Em casos raros, o padre casado continuou exercendo como tal, com o consentimento tácito de seu bispo, sempre que houvesse uma comunidade de fiéis que o aceitasse. Há centenas de casos na Espanha. Também há cerca de quinhentos sacerdotes casados responsáveis por paróquias por encargo episcopal. Trata-se de sacerdotes vindos dos países da Europa de Leste, que em suas igrejas — ortodoxas, mas católicas — podem se casar.

O celibato obrigatório não afeta o núcleo da fé e, portanto, pode ser revogado a qualquer momento Julio Pinillos

O congresso de padres casados, vindos de praticamente todos os países europeus, lida com esses números, mas serve principalmente aos princípios. “O celibato obrigatório é uma norma disciplinar imposta em um momento determinado. Ela não afeta o núcleo da fé e, portanto, pode ser revogada a qualquer momento pelo Papa. De fato, em todas as outras Igrejas cristãs, o celibato, quando existe, é opcional. Ou seja, os sacerdotes ortodoxos, anglicanos e protestantes podem se casar ou permanecer celibatários. Mas na Igreja católica o celibato é obrigatório, ou seja, é uma conditio sine qua non para poder ser sacerdote”, diz Julio Pinillos, casado e, no entanto, aceito como padre em uma comunidade de paroquianos em um bairro de Madri. Pinillo foi presidente da federação internacional de padres casados entre 1993 e 2003.
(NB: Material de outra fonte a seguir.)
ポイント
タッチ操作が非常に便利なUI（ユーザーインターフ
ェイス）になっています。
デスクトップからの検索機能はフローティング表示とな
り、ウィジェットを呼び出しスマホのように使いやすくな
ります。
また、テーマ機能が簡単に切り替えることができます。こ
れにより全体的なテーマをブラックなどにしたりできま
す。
Na hierarquia eclesiástica manifestaram-se posições diferentes sobre esse triplo objetivo, como constatou o comitê executivo da Federação Internacional de Padres Católicos Casados, (FICCC, da sigla em espanhol) entre 1993 e 1996, quando conseguiu se reunir com bispos e cardeais de diferentes países. Muitos foram os que lhes fecharam a porta, mas foram muitos e importantes os que os “alentaram com palavras de esperança”, dizem em um documento interno. O cardeal Aloísio Lorscheider disse: “Vocês não são desertores, mas pioneiros”; outro cardeal brasileiro, Dom Luciano Mendes de Almeida, afirmou: “Por que esse desperdício de sacerdotes?”; o cardeal Hume (Inglaterra): “Falarei com Roma”; o bispo Pere Casaldáliga, em uma eucaristia em sua casa em São Félix do Araguaia: “Corresponde a vocês defender o celibato opcional, como corresponde a mim defender os pobres do Brasil. Façam isso com dignidade, perseverança e diálogo”, e o bispo Alberto Iniesta (emérito de Madri): “O Evangelho não me autoriza a dizer-lhes que o que estão tentando não seja evangélico. Será um longo caminho. Façam-no a partir e com a comunidade”.

A taxa de aceitação do padre casado, de acordo com as últimas estatísticas publicadas, atinge 80% nos Estados Unidos, 75% na Europa e 73% na Espanha. Além disso, a FICCC, que reúne 34 países de quatro continentes, debate outros princípios, que são objetivos “de importância crescente” nas palavras de Pinillos. “São a defesa do celibato opcional, além da renovação dos ministérios e a procura de uma Igreja servidora do homem de hoje”.

Além do manifesto final aprovado na tarde de domingo, o congresso termina com o lançamento do livro ‘Curas en unas comunidades adultas’, no qual o Moceop (Movimento pelo Celibato Opcional), presidido por Ramón Alario, apresenta alguns marcos de uma história de quase 40 anos. Alario diz: “Com o livro nós fechamos, por enquanto, uma etapa e mostramos o ponto a que chegamos, que não é outro senão aquele do qual, a nosso ver, a evolução dos serviços comunitários nunca deveria ter se afastado: o primado e o papel fundamental da comunidade de fieis acima e além de todas as tarefas que originalmente e teoricamente estão a seu serviço. Não se trata de que com isso renunciamos à reivindicação inicial — o caráter opcional do celibato — que está em nossas origens, mas que a colocamos na perspectiva em que adquire todo o seu sentido de serviço: a comunidade adulta. Aí reside o desafio de uma verdadeira reforma e atualização das nossas igrejas: que haja e existam autênticas comunidades adultas e maduras”.